Thanks again for all of the additional input.  I owe you this follow-up
because I had some things wrong last night.  Here, I hope, is much better
information:

On the drive home last night, it began to bother me that Ethereal was only
showing 4 bytes of options in my outgoing syns (1 byte MSS, 2 bytes NOP, and
1 byte SACK Permitted).  It seemed that the developers would have had to
have gone to great trouble to strip out the RFC1323 options in the capture
and still have the checksum pass.  Why bother?  Hmmm...

I recaptured a download test from pcpitstop.  Sure enough, the web server
was having my machine report its value for MaxTcpWindowSize so that the web
server could turn right back around and plug it into the "results" being
displayed on my machine.  Alas, I was not actually opening an rcv window
above 65535.  It was all smoke and mirrors.

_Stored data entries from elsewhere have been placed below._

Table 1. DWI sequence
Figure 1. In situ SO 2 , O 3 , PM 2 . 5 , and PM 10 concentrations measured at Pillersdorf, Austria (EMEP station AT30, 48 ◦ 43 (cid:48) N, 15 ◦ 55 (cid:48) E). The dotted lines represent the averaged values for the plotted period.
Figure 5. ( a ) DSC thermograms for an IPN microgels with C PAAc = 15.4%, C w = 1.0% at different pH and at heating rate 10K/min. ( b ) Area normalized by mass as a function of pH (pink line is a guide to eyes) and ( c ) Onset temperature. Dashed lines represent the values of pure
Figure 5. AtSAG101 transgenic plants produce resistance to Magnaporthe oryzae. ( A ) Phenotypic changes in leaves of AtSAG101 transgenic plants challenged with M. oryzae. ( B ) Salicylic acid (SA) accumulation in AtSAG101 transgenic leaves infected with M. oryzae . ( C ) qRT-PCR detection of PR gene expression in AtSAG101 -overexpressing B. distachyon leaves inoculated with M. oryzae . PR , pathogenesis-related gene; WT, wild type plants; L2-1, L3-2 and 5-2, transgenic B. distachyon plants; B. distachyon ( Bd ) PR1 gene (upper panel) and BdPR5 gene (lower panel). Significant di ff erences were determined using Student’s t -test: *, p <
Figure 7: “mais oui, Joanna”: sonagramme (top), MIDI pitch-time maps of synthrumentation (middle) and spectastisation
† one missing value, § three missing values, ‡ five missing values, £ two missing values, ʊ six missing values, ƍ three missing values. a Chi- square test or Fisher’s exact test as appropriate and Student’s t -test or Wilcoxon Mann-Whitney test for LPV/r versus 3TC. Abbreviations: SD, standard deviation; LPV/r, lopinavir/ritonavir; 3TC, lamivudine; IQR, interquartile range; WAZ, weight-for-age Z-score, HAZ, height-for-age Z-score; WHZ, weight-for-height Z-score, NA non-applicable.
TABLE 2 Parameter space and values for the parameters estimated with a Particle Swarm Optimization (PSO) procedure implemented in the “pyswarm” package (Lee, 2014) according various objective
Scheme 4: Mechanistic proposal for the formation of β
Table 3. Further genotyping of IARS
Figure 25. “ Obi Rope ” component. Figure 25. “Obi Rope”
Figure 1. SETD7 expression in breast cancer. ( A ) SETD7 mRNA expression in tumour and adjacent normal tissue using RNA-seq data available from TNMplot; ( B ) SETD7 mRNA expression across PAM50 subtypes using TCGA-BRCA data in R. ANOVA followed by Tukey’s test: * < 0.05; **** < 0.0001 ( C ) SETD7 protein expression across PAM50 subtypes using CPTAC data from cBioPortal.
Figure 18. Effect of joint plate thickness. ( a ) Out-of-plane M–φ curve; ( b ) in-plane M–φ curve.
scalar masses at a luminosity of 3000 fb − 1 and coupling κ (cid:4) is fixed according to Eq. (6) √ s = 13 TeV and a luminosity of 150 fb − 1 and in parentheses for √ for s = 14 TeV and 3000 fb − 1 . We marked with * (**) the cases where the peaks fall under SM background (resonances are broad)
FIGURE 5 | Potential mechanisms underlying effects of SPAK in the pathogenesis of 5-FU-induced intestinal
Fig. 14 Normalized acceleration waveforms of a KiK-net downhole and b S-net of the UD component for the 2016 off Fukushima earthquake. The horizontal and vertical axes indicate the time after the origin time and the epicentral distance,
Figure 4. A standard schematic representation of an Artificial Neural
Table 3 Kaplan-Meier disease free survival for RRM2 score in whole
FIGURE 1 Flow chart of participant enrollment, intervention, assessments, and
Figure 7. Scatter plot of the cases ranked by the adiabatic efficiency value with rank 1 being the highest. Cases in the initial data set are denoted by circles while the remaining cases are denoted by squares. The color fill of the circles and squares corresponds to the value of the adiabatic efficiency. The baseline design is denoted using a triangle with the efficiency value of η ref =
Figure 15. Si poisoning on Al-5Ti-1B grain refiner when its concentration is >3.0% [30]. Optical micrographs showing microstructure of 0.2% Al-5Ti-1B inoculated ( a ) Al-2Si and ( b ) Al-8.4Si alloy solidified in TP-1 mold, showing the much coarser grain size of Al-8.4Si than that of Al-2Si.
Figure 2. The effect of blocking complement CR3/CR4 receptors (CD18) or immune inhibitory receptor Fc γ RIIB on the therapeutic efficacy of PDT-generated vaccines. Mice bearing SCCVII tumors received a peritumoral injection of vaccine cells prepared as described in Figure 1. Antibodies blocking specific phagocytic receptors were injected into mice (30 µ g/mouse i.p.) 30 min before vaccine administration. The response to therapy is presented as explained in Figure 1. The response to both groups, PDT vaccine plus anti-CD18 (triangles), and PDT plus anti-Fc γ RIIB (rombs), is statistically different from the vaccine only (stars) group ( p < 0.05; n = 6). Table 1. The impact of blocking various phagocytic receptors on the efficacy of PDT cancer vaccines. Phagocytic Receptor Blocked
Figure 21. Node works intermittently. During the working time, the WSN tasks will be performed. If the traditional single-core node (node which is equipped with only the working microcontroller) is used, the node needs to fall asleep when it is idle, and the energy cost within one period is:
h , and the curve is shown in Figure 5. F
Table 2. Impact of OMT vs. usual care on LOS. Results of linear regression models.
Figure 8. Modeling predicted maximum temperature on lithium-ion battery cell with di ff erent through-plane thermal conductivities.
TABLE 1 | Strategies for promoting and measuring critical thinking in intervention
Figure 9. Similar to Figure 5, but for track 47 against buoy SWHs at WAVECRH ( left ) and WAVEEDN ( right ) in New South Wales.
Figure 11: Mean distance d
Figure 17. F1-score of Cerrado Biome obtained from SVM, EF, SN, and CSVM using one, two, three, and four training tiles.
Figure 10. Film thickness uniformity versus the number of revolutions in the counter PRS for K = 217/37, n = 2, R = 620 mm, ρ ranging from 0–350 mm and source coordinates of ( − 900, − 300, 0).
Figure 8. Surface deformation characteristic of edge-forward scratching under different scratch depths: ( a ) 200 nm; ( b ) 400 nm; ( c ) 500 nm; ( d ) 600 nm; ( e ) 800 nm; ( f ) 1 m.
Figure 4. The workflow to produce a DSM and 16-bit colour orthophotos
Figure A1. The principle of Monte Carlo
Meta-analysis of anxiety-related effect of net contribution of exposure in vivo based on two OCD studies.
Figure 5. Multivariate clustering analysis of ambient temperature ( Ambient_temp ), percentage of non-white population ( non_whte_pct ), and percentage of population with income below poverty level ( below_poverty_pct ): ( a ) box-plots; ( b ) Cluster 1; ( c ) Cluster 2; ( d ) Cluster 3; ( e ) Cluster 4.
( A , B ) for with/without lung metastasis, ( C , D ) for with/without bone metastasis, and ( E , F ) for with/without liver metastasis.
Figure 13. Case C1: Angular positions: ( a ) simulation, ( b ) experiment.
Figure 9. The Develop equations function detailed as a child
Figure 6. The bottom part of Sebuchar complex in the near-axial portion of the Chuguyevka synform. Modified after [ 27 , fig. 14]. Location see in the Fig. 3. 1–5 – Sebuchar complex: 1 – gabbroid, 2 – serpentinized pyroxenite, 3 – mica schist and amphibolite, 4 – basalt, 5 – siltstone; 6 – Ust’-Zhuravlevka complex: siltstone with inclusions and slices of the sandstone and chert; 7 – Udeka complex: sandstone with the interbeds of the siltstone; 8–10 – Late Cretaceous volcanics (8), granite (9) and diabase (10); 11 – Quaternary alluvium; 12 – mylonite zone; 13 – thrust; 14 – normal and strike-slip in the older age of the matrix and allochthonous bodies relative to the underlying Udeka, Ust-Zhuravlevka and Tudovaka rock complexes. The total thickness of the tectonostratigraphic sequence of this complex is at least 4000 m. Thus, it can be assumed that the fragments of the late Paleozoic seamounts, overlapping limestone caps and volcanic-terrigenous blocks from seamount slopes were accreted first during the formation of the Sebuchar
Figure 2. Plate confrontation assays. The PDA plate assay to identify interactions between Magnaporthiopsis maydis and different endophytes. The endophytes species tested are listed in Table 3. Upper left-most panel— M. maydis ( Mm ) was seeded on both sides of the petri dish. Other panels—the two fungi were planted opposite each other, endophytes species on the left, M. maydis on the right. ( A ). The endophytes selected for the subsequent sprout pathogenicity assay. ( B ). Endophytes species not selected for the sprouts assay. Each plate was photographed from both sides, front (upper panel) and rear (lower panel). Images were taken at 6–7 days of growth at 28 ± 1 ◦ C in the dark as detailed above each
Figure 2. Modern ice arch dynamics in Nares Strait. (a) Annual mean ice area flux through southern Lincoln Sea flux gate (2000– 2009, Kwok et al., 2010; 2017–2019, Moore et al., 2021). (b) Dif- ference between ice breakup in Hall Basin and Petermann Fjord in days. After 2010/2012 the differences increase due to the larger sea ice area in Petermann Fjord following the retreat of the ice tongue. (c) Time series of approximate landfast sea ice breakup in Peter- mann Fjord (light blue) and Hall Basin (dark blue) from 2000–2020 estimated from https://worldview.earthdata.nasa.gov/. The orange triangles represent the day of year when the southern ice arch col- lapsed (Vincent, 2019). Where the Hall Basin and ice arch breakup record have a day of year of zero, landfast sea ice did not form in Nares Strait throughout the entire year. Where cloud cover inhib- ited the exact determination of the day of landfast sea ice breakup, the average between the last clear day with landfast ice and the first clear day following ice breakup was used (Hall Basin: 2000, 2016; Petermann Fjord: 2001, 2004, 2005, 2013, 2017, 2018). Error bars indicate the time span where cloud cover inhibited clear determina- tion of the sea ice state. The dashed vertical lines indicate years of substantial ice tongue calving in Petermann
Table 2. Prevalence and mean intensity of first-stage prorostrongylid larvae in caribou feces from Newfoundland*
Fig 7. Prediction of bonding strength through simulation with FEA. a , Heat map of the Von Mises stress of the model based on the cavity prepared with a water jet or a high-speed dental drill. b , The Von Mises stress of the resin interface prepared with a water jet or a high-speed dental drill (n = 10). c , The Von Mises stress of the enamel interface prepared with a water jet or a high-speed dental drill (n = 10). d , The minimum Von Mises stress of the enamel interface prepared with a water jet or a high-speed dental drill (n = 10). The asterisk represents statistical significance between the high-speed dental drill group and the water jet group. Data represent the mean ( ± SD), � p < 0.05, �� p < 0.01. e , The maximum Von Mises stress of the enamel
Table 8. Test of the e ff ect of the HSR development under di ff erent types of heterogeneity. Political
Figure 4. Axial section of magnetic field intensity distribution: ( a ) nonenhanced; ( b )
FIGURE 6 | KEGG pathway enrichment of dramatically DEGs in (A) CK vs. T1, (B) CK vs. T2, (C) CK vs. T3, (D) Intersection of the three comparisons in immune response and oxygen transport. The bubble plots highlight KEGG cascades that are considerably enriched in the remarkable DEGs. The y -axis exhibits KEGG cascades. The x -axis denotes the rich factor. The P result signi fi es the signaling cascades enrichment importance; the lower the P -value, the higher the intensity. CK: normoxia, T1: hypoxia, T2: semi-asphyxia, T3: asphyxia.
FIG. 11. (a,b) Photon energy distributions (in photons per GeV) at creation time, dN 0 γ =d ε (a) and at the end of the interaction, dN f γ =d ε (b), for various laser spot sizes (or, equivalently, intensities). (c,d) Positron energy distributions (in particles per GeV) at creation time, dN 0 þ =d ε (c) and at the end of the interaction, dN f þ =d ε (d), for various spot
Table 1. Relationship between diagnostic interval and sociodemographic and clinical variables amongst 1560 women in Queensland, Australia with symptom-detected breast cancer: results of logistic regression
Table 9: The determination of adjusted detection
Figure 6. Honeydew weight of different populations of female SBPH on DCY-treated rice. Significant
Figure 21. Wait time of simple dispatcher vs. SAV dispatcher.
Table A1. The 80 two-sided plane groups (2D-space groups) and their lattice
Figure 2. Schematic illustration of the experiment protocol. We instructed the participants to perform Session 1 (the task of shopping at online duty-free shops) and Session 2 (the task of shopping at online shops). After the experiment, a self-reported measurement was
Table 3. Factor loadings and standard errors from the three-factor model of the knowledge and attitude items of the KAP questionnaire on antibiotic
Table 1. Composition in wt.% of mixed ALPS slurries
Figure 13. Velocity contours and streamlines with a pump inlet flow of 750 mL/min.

I had read several times that RFC1323 window scaling was enabled by default
in W2k and newer OSes.  Turns out, it will accept offers by default, but not
make any of its own.  That is, until you create the DWORD value Tcp1323Opts
under the \tcpip\parameters key and set it appropriately (url to follow).

Furthermore, TcpWindowSize is still intended to be mainly used as a
per-interface parameter.  GlobalMaxTcpWindowSize enforces a global limit
that no interface can exceed.  So, setting the two at the same value under
\tcpip\parameters, or just TcpWindowSize alone under the same, along with
Tcp1323Opts set appropriately, actually enables window scaling.

Sure enough, my Ethereal capture now reflects 28 bytes of options, including
an offer to window scale.  The scale value offered tracks exactly what I
would expect based on my various TcpWindowSize experiments.  So, although
Ethereal doesn't "support" window scaling in that it still reflects the
16-bit value in the "normal" (non-handshake) data segments, you can track
back to the original "syn, syn-ack, ack" handshake in the trace file and do
the math yourself (assuming, of course, that the distant-end accepted the
offer to scale!).

And here is more about the MS TCP stack for W2k than you ever wanted to know
(Appendix A has all the relevant DWORDS and their valid ranges):

http://www.microsoft.com/windows2000/docs/tcpip2000.doc

You can even enable MTU discovery on your W2k box?!